A thermally responsive latching member 60 is electrically connected between the movable contact 15 and the load terminal 50 by flexible conductors 61 and 62 of stranded wire, typically copper. The thermally responsive latching member 60 as best seen in FIG. 3 is a unitary structure consisting of a generally flat elongated thermostat element. The thermostat element includes at least two layers of metal having different coefficients of thermal expansion, so that the element bends as its temperature is increased. One end of the flexible conductor 61 is attached directly to the thermostat element adjacent to one end, and the other end of the flexible conductor 61 is attached to the contact arm 16 at its point of attachment to the movable contact 15. One end of the flexible conductor 62 is connected directly to the thermostat element 60 closely adjacent to a notch 80 (see FIG. 3) in the opposite end of the thermostat element. The other end of the flexible conductor 62 is attached to the load bar 53 of the load terminal 50.

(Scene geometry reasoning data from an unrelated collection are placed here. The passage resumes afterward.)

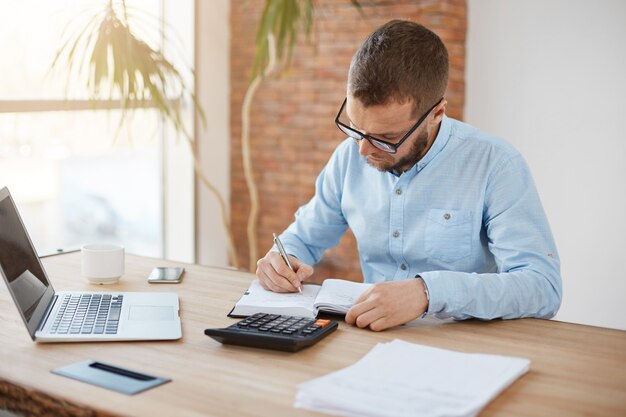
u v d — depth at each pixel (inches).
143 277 76.0
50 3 128.6
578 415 43.8
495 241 69.4
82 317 60.1
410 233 76.0
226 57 163.3
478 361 50.4
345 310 61.9
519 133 138.9
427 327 60.5
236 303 66.9
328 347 55.0
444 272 61.8
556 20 133.0
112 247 76.0
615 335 59.1
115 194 150.3
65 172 139.6
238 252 169.0
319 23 148.1
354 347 55.1
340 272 151.5
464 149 73.4
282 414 43.1
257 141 161.8
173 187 161.3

As best seen in FIGS. 3 and 4, the thermostat element 60 is held by one end portion in a mounting member 70 consisting of a lever 71 and a spring 72. The lever 71 is a single stamping of thin metal having a section 100 lying generally parallel to the thermostat element 60. The section 100 is a few degrees from being precisely parallel with the thermostat element for reasons which will be explained hereinbelow. Two adjoining sections 101 and 102 lie normal to the thermostat element. The thermostat element 60 contacts the upper edge surface of the section 101 and also an edge surface in the section 102 provided by an opening. Another section 103 of the lever 71 extends upward from the section 102 at an angle and another section 104 lying parallel to section 100 adjoins section 103. Sections 103 and 104 have an opening and portions of the spring 72 fit into the opening. A boss 110 in section 104 engages an opening 111 in the spring 72. A spring 201 is coupled to an armature 202. An arm 105 of the spring 72 bears downward against the armature spring 201 against the thermostat element 60 in the region between the edges of the two sections 101 and 102, thereby holding the thermostat element 60 in the mounting member 70. The armature spring 201 has an annular boss 203 formed therewithin which seats within a hole 204 in the thermostat element 60, thereby positioning same.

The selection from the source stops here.